# How clever is your cat...



## Penelope Wainwright (Jun 26, 2012)

Hello everyone,

I know it's a bit cheeky to ask for help when I'm so new to the forum, but as part of my studies I want to try and find out how clever cats are.

I'd like to think my cat, Leo, is pretty intelligent, but there are many stories about cats doing incredible things throughout history... I want to try and find out if Breed, Location and/or eye colour is an indicator of intelligence.

So if you're a cat owner, please could you take just a moment to complete my short questionnaire...

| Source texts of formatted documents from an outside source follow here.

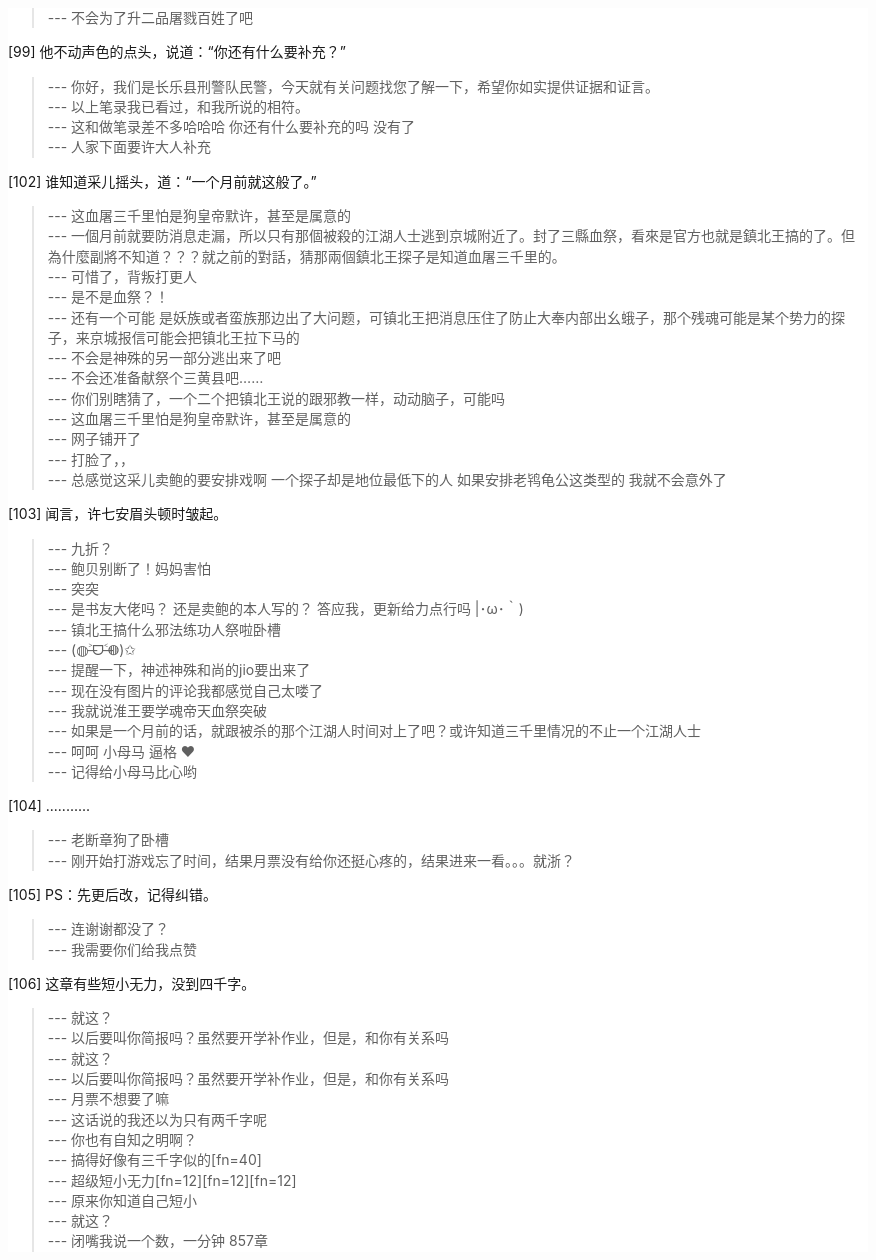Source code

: >--- 不会为了升二品屠戮百姓了吧<br>

[99] 他不动声色的点头，说道：“你还有什么要补充？”
>--- 你好，我们是长乐县刑警队民警，今天就有关问题找您了解一下，希望你如实提供证据和证言。<br>
>--- 以上笔录我已看过，和我所说的相符。<br>
>--- 这和做笔录差不多哈哈哈
你还有什么要补充的吗
没有了<br>
>--- 人家下面要许大人补充<br>

[102] 谁知道采儿摇头，道：“一个月前就这般了。”
>--- 这血屠三千里怕是狗皇帝默许，甚至是属意的<br>
>--- 一個月前就要防消息走漏，所以只有那個被殺的江湖人士逃到京城附近了。封了三縣血祭，看來是官方也就是鎮北王搞的了。但為什麼副將不知道？？？就之前的對話，猜那兩個鎮北王探子是知道血屠三千里的。<br>
>--- 可惜了，背叛打更人<br>
>--- 是不是血祭？！<br>
>--- 还有一个可能
是妖族或者蛮族那边出了大问题，可镇北王把消息压住了防止大奉内部出幺蛾子，那个残魂可能是某个势力的探子，来京城报信可能会把镇北王拉下马的<br>
>--- 不会是神殊的另一部分逃出来了吧<br>
>--- 不会还准备献祭个三黄县吧……<br>
>--- 你们别瞎猜了，一个二个把镇北王说的跟邪教一样，动动脑子，可能吗<br>
>--- 这血屠三千里怕是狗皇帝默许，甚至是属意的<br>
>--- 网子铺开了<br>
>--- 打脸了，，<br>
>--- 总感觉这采儿卖鲍的要安排戏啊  一个探子却是地位最低下的人 如果安排老鸨龟公这类型的 我就不会意外了<br>

[103] 闻言，许七安眉头顿时皱起。
>--- 九折？<br>
>--- 鲍贝别断了！妈妈害怕<br>
>--- 突突<br>
>--- 是书友大佬吗？
还是卖鲍的本人写的？
答应我，更新给力点行吗
|･ω･｀)<br>
>--- 镇北王搞什么邪法练功人祭啦卧槽<br>
>--- (◍˃̶ᗜ˂̶◍)✩<br>
>--- 提醒一下，神述神殊和尚的jio要出来了<br>
>--- 现在没有图片的评论我都感觉自己太喽了<br>
>--- 我就说淮王要学魂帝天血祭突破<br>
>--- 如果是一个月前的话，就跟被杀的那个江湖人时间对上了吧？或许知道三千里情况的不止一个江湖人士<br>
>--- 呵呵 小母马 逼格 ❤️<br>
>--- 记得给小母马比心哟<br>

[104] ...........
>--- 老断章狗了卧槽<br>
>--- 刚开始打游戏忘了时间，结果月票没有给你还挺心疼的，结果进来一看。。。就浙？<br>

[105] PS：先更后改，记得纠错。
>--- 连谢谢都没了？<br>
>--- 我需要你们给我点赞<br>

[106] 这章有些短小无力，没到四千字。
>--- 就这？<br>
>--- 以后要叫你简报吗？虽然要开学补作业，但是，和你有关系吗<br>
>--- 就这？<br>
>--- 以后要叫你简报吗？虽然要开学补作业，但是，和你有关系吗<br>
>--- 月票不想要了嘛<br>
>--- 这话说的我还以为只有两千字呢<br>
>--- 你也有自知之明啊？<br>
>--- 搞得好像有三千字似的[fn=40]<br>
>--- 超级短小无力[fn=12][fn=12][fn=12]<br>
>--- 原来你知道自己短小<br>
>--- 就这？<br>
>--- 闭嘴我说一个数，一分钟 857章<br>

How intelligent is your cat... fill in our survey

Thank you in advance.. the more responses I get the more useful the information will be.


----------



## munchkinpie (Oct 20, 2011)

done 
remember to post the results please, good luck with your studies.


----------



## Dally Banjo (Oct 22, 2009)

I dont think the lumps realy qualify :blink: it seems to be Louie's turn to have the brain cell today  :lol:


----------



## spid (Nov 4, 2008)

Done - took ages for 4 cats!

Can't be eye colour as Presto only has one brain cell that only fires intermittently and Bomber is super inquisitive and they both have orange eyes!


----------



## jo-pop (May 27, 2011)

I will fill it in at work tomorrow, it's easier on a pc.
My cat is not very clever, he doesn't think he's a cat either


----------



## RabbitMonster (Mar 20, 2012)

What would you define as clever?


----------



## Space Chick (Dec 10, 2011)

I really don't know how to assess the cleverness of my cat.

I think Sabrina is brighter than Harry, but I don't know for certain.

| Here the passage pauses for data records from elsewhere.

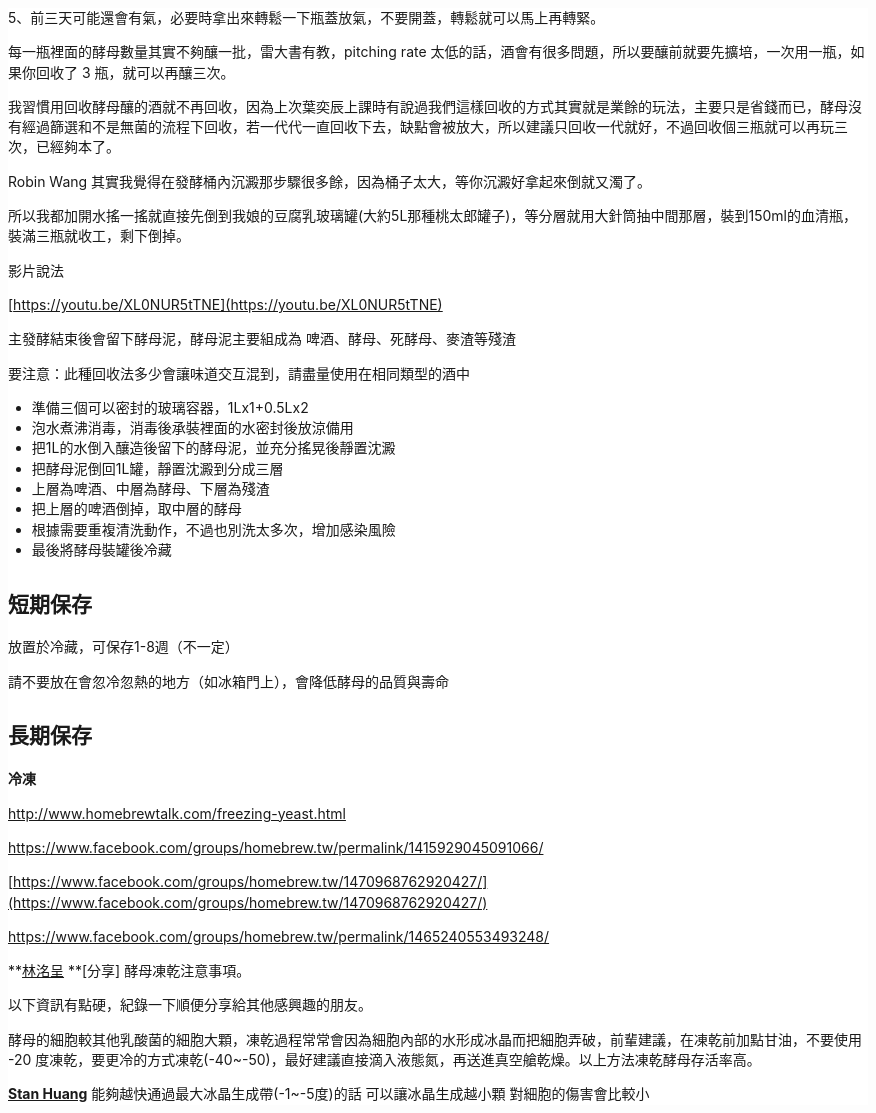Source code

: 5、前三天可能還會有氣，必要時拿出來轉鬆一下瓶蓋放氣，不要開蓋，轉鬆就可以馬上再轉緊。

每一瓶裡面的酵母數量其實不夠釀一批，雷大書有教，pitching rate 太低的話，酒會有很多問題，所以要釀前就要先擴培，一次用一瓶，如果你回收了 3 瓶，就可以再釀三次。

我習慣用回收酵母釀的酒就不再回收，因為上次葉奕辰上課時有說過我們這樣回收的方式其實就是業餘的玩法，主要只是省錢而已，酵母沒有經過篩選和不是無菌的流程下回收，若一代代一直回收下去，缺點會被放大，所以建議只回收一代就好，不過回收個三瓶就可以再玩三次，已經夠本了。

Robin Wang 其實我覺得在發酵桶內沉澱那步驟很多餘，因為桶子太大，等你沉澱好拿起來倒就又濁了。

所以我都加開水搖一搖就直接先倒到我娘的豆腐乳玻璃罐(大約5L那種桃太郎罐子)，等分層就用大針筒抽中間那層，裝到150ml的血清瓶，裝滿三瓶就收工，剩下倒掉。

影片說法

[https://youtu.be/XL0NUR5tTNE](https://youtu.be/XL0NUR5tTNE)

主發酵結束後會留下酵母泥，酵母泥主要組成為 啤酒、酵母、死酵母、麥渣等殘渣

要注意：此種回收法多少會讓味道交互混到，請盡量使用在相同類型的酒中

*   準備三個可以密封的玻璃容器，1Lx1+0.5Lx2
*   泡水煮沸消毒，消毒後承裝裡面的水密封後放涼備用
*   把1L的水倒入釀造後留下的酵母泥，並充分搖晃後靜置沈澱
*   把酵母泥倒回1L罐，靜置沈澱到分成三層
*   上層為啤酒、中層為酵母、下層為殘渣
*   把上層的啤酒倒掉，取中層的酵母
*   根據需要重複清洗動作，不過也別洗太多次，增加感染風險
*   最後將酵母裝罐後冷藏

## 短期保存

放置於冷藏，可保存1-8週（不一定）

請不要放在會忽冷忽熱的地方（如冰箱門上），會降低酵母的品質與壽命

## 長期保存

**冷凍**

[](http://www.homebrewtalk.com/freezing-yeast.html)http://www.homebrewtalk.com/freezing-yeast.html

[](https://www.facebook.com/groups/homebrew.tw/permalink/1415929045091066/)https://www.facebook.com/groups/homebrew.tw/permalink/1415929045091066/

[https://www.facebook.com/groups/homebrew.tw/1470968762920427/](https://www.facebook.com/groups/homebrew.tw/1470968762920427/)

[](https://www.facebook.com/groups/homebrew.tw/permalink/1465240553493248/)https://www.facebook.com/groups/homebrew.tw/permalink/1465240553493248/

**‎[林洺呈](https://www.facebook.com/mclin0418?hc_ref=NEWSFEED&fref=nf)‎  **[分享] 酵母凍乾注意事項。

以下資訊有點硬，紀錄一下順便分享給其他感興趣的朋友。

酵母的細胞較其他乳酸菌的細胞大顆，凍乾過程常常會因為細胞內部的水形成冰晶而把細胞弄破，前輩建議，在凍乾前加點甘油，不要使用 -20 度凍乾，要更冷的方式凍乾(-40~-50)，最好建議直接滴入液態氮，再送進真空艙乾燥。以上方法凍乾酵母存活率高。

**<u>[Stan Huang](https://www.facebook.com/wwfwfe?fref=ufi)</u>** 能夠越快通過最大冰晶生成帶(-1~-5度)的話 可以讓冰晶生成越小顆 對細胞的傷害會比較小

was tempted to get this book to find out though 

Test Your Cat: The Cat IQ Test: Amazon.co.uk: E. M. Bard: Books


----------



## smiler84 (Feb 4, 2012)

i can't decide whether my guy is stupid, or an evil genius...!


----------



## Penelope Wainwright (Jun 26, 2012)

Thank you to everyone who has filed in the survey so far, keep 'em coming. 

I'm going to try and keep the survey going for about a month (and also try and get respondents from all around the world), and then I'll post some results.

There is already a pattern emerging... which is quite exciting.

For those not sure if you have a clever cat, I guess the best way to think about it is, has your cat ever done anything to show he has independent thought and is aware of his surroundings and responds to you in an intelligent way...

Eg: As complex as turning pages in books (very popular), or trying to answer the phone to as simple as telling you when it's dinner time or time to get up or simply doing as he's told.

Perhaps your cat has done something even more incredible.. I'd love to hear about it.

Thanks again


----------



## zippie161 (Jan 21, 2012)

Done  look forward to seeing the results!


----------